> [What you are asked to do]: Please convert the lines of the listing into a numbered list, starting at the line that contains "Plus de 20 idées de palettes couleur marron" and ending at the line that contains "原创作品, 谢绝转载! 否则将追究法律责任.", both included, with blank lines left out. Leave the pictures out of the answer.

(Records taken from a dataset)

┌──

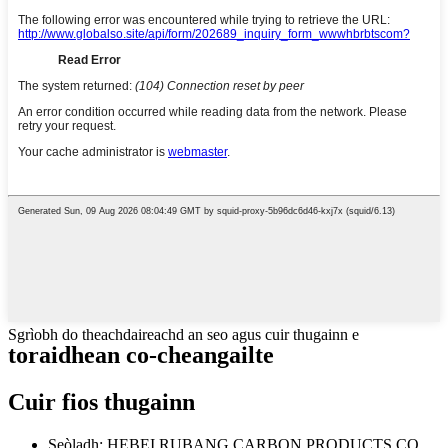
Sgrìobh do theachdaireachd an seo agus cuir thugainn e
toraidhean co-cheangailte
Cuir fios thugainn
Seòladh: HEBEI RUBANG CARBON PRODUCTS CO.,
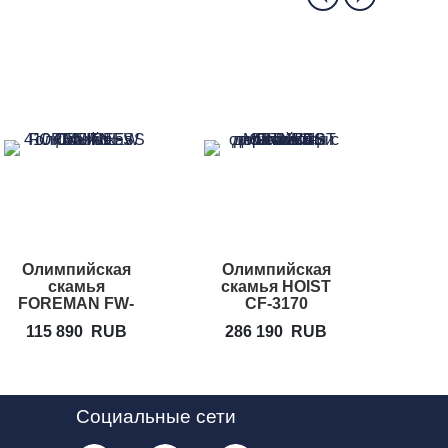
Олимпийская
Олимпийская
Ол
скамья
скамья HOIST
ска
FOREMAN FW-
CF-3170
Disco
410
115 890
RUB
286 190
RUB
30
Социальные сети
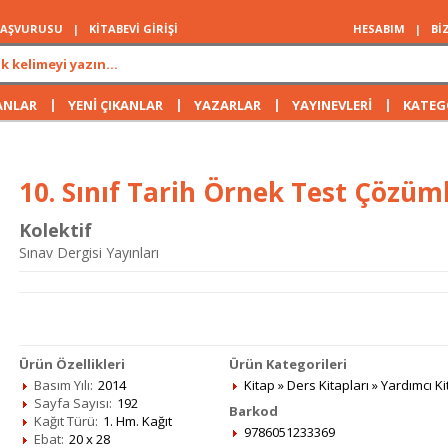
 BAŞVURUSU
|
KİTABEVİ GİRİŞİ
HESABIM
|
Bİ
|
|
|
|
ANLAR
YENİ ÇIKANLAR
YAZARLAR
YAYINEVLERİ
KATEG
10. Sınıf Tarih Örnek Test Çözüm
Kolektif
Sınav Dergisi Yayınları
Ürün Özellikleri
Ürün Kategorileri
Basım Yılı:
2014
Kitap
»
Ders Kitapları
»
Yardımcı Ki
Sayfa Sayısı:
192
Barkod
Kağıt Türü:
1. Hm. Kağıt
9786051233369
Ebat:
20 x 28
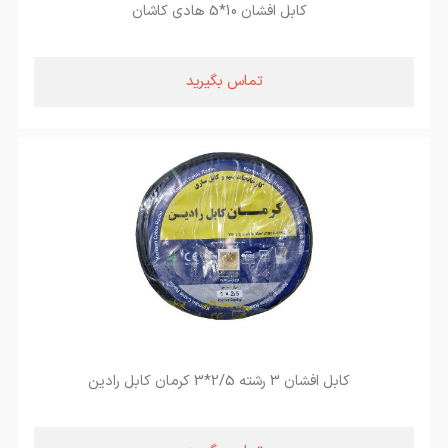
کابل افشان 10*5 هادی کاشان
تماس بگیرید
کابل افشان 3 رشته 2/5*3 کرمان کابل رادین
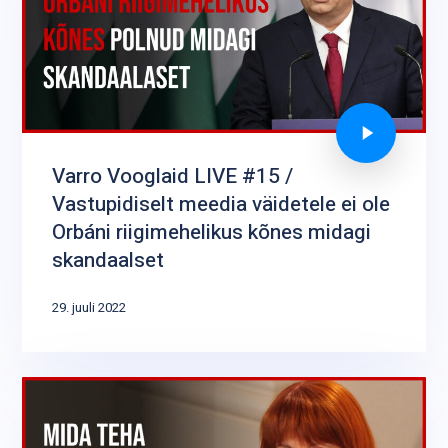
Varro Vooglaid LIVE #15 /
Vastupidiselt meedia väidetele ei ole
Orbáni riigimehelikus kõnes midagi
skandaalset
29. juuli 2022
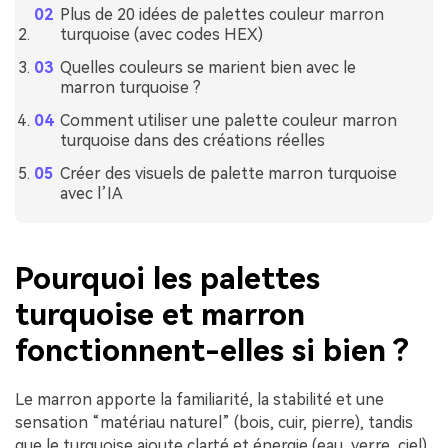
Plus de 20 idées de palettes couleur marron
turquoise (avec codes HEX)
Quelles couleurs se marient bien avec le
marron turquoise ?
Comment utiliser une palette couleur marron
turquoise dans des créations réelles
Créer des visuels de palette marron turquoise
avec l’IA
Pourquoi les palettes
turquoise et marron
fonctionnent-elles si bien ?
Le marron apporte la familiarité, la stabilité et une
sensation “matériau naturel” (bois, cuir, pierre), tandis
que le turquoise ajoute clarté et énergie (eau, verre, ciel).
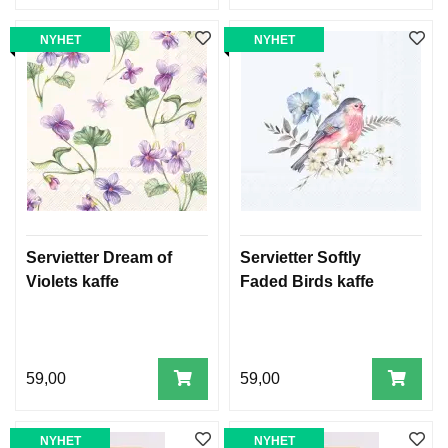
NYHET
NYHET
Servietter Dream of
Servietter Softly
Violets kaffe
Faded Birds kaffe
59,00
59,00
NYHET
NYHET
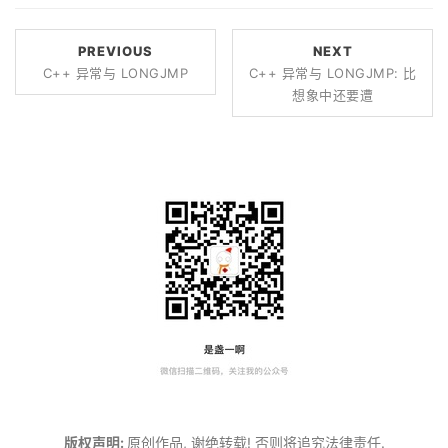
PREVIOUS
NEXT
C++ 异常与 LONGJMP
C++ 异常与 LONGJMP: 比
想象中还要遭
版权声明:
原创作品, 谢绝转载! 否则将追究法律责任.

└──
┌──

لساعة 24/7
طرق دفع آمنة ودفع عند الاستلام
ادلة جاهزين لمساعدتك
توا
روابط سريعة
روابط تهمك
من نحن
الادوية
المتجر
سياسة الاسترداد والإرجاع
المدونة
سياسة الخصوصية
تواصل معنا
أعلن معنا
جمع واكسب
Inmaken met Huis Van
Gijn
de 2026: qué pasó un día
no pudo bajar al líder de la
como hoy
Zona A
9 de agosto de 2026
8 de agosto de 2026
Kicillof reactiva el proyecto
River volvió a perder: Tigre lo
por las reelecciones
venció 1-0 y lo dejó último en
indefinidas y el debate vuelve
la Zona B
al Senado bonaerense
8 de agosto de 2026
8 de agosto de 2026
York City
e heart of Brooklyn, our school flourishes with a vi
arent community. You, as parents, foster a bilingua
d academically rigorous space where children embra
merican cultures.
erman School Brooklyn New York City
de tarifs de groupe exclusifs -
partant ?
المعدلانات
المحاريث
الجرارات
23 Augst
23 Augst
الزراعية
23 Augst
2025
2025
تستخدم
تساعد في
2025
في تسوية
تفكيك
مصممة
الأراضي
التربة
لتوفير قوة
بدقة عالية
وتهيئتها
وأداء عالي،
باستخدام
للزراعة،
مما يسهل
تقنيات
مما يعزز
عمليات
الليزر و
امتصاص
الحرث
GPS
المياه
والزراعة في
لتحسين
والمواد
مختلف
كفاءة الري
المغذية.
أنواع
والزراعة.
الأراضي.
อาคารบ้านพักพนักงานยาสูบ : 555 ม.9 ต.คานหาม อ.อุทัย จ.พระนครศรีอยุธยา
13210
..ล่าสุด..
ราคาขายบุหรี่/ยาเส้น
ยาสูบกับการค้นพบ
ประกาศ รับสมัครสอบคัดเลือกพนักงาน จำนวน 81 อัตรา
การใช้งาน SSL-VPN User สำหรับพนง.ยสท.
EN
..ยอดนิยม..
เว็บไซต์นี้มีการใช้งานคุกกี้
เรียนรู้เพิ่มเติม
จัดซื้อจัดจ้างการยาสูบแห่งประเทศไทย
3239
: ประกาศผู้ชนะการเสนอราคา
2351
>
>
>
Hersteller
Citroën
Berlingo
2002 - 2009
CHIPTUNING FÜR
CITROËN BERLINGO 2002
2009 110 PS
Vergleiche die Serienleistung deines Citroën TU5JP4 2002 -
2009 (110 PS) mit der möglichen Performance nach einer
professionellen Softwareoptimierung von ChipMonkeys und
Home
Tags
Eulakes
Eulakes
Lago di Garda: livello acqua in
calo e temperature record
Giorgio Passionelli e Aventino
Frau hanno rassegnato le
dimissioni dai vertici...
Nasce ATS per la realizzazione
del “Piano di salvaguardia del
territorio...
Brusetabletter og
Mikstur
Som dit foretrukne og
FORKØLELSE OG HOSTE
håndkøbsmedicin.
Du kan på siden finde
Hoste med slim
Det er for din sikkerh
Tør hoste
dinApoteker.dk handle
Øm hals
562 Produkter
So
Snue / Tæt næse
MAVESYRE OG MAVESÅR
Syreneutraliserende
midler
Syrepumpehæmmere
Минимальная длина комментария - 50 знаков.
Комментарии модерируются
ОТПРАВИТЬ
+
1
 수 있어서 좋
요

└──

> [Answer to the problem]:
1. Plus de 20 idées de palettes couleur marron
2. turquoise (avec codes HEX)
3. Quelles couleurs se marient bien avec le
4. marron turquoise ?
5. Comment utiliser une palette couleur marron
6. turquoise dans des créations réelles
7. Créer des visuels de palette marron turquoise
8. avec l’IA
9. Pourquoi les palettes
10. turquoise et marron
11. fonctionnent-elles si bien ?
12. Le marron apporte la familiarité, la stabilité et une
13. sensation “matériau naturel” (bois, cuir, pierre), tandis
14. que le turquoise ajoute clarté et énergie (eau, verre, ciel).
15. NYHET
16. NYHET
17. Servietter Dream of
18. Servietter Softly
19. Violets kaffe
20. Faded Birds kaffe
21. 59,00
22. 59,00
23. NYHET
24. NYHET
25. PREVIOUS
26. NEXT
27. C++ 异常与 LONGJMP
28. C++ 异常与 LONGJMP: 比
29. 想象中还要遭
30. 版权声明:
31. 原创作品, 谢绝转载! 否则将追究法律责任.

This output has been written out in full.